Eisen, who is best known as an advocate for free access to scientific publications and as co-founder of the Public Library of Science (PLoS) journals, may have a viable path to elected office. Dianne Feinstein, the 83-year-old senator from his state, California, has indicated that she might not run for re-election in 2018.
Nature caught up with Eisen to ask him about his plans. This interview has been edited for length and clarity.
What made you decide to run?
This election, and in particular, everybody’s worst fears about the new administration’s attitudes. Not toward science in the narrow sense — I don’t think people are worried about whether the NIH [National Institutes of Health] budget will go up or down by 2% — but the basic rejection of the fundamental principles upon which science is based.

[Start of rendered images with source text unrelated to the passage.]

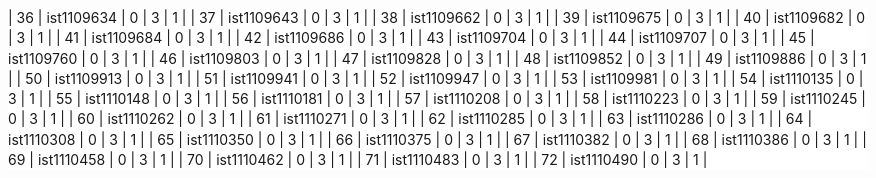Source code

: |  36 | ist1109634 |                    0 |                  3 |                       1 |
|  37 | ist1109643 |                    0 |                  3 |                       1 |
|  38 | ist1109662 |                    0 |                  3 |                       1 |
|  39 | ist1109675 |                    0 |                  3 |                       1 |
|  40 | ist1109682 |                    0 |                  3 |                       1 |
|  41 | ist1109684 |                    0 |                  3 |                       1 |
|  42 | ist1109686 |                    0 |                  3 |                       1 |
|  43 | ist1109704 |                    0 |                  3 |                       1 |
|  44 | ist1109707 |                    0 |                  3 |                       1 |
|  45 | ist1109760 |                    0 |                  3 |                       1 |
|  46 | ist1109803 |                    0 |                  3 |                       1 |
|  47 | ist1109828 |                    0 |                  3 |                       1 |
|  48 | ist1109852 |                    0 |                  3 |                       1 |
|  49 | ist1109886 |                    0 |                  3 |                       1 |
|  50 | ist1109913 |                    0 |                  3 |                       1 |
|  51 | ist1109941 |                    0 |                  3 |                       1 |
|  52 | ist1109947 |                    0 |                  3 |                       1 |
|  53 | ist1109981 |                    0 |                  3 |                       1 |
|  54 | ist1110135 |                    0 |                  3 |                       1 |
|  55 | ist1110148 |                    0 |                  3 |                       1 |
|  56 | ist1110181 |                    0 |                  3 |                       1 |
|  57 | ist1110208 |                    0 |                  3 |                       1 |
|  58 | ist1110223 |                    0 |                  3 |                       1 |
|  59 | ist1110245 |                    0 |                  3 |                       1 |
|  60 | ist1110262 |                    0 |                  3 |                       1 |
|  61 | ist1110271 |                    0 |                  3 |                       1 |
|  62 | ist1110285 |                    0 |                  3 |                       1 |
|  63 | ist1110286 |                    0 |                  3 |                       1 |
|  64 | ist1110308 |                    0 |                  3 |                       1 |
|  65 | ist1110350 |                    0 |                  3 |                       1 |
|  66 | ist1110375 |                    0 |                  3 |                       1 |
|  67 | ist1110382 |                    0 |                  3 |                       1 |
|  68 | ist1110386 |                    0 |                  3 |                       1 |
|  69 | ist1110458 |                    0 |                  3 |                       1 |
|  70 | ist1110462 |                    0 |                  3 |                       1 |
|  71 | ist1110483 |                    0 |                  3 |                       1 |
|  72 | ist1110490 |                    0 |                  3 |                       1 |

I’ve long thought that there’s been a dearth of scientific engagement with politics in general. Spouting on Twitter just feels inadequate. People are saying, “Where are all the senior scientists to stand up and defend science?”. I just sort of felt like, they’re right.
I’d never really thought about [running for office] in any serious way. I love my job. Doing something takes my focus away from my job — I’ve never wanted to do that before. But I feel like this moment calls for people to take some risks and do something.
Why the Senate?
That’s the place where the issues are in focus. I keep wanting to see a scientist in these hearings on all these presidential appointees, who can ask them questions that a scientist would ask. There are a few scientists in the House, but there aren’t any in the Senate. It just seemed like a possible opportunity there if Feinstein doesn’t run.
Without any experience as an elected official, do you think you’d have a chance of winning?
If you’ve learned anything from this election, it’s that we're in a time where political outsiders are actually having some success.
California has an open primary, where the top two vote-getters go to the general [election]. Especially if Feinstein chooses not to run for re-election, who knows how many people will vie for the top two slots? There's an opportunity for a candidate that comes at things in a different way, and in a way that I think the people in California especially could appreciate.
What’s your platform?
This is not about fighting for science funding: scientists feel like not just our voice, but our perspective is not well represented in politics. And because politicians have ignored or have been outright attacking science, so much of what we believe in is under threat. We’re paying the price for having been politically disengaged for such a long time.
I think we've not tackled climate change in the right way. We need to recognize that climate change is not just some real phenomenon, it’s a major crisis. My goal is not to go around shouting that you have to believe scientists, because that doesn’t work. It’s not trying to go to Paris and passing some sort of aspirational goals to cut back on emissions. We need to be looking at every aspect of our lives: how we produce food, how we produce fuel, how we travel around the planet, and asking fundamentally what things we can do right now to have a major impact.
Obviously the Senate is a complicated thing, with a lot of issues, and as we move forward, I will be speaking my mind. What I’m interested in is studying these things like a scientist and figuring out what’s the right way to proceed.
What’s the next step for you?
I have reached out to people with experience in politics to start figuring out what has to happen next. I’m surprised by how many people seem really into the idea. I think the fact that there’s been so much support already on Twitter says something not about me, but about the desire amongst the broad science community to step up and get involved.
I'm on sabbatical this year. I’m going to take advantage of the fact that this semester I’m not teaching and am free to figure out if there’s a path forward, and to use the fact that people are interested in this as a way to talk about the important political issues we are facing. This is not something we can afford to wait for.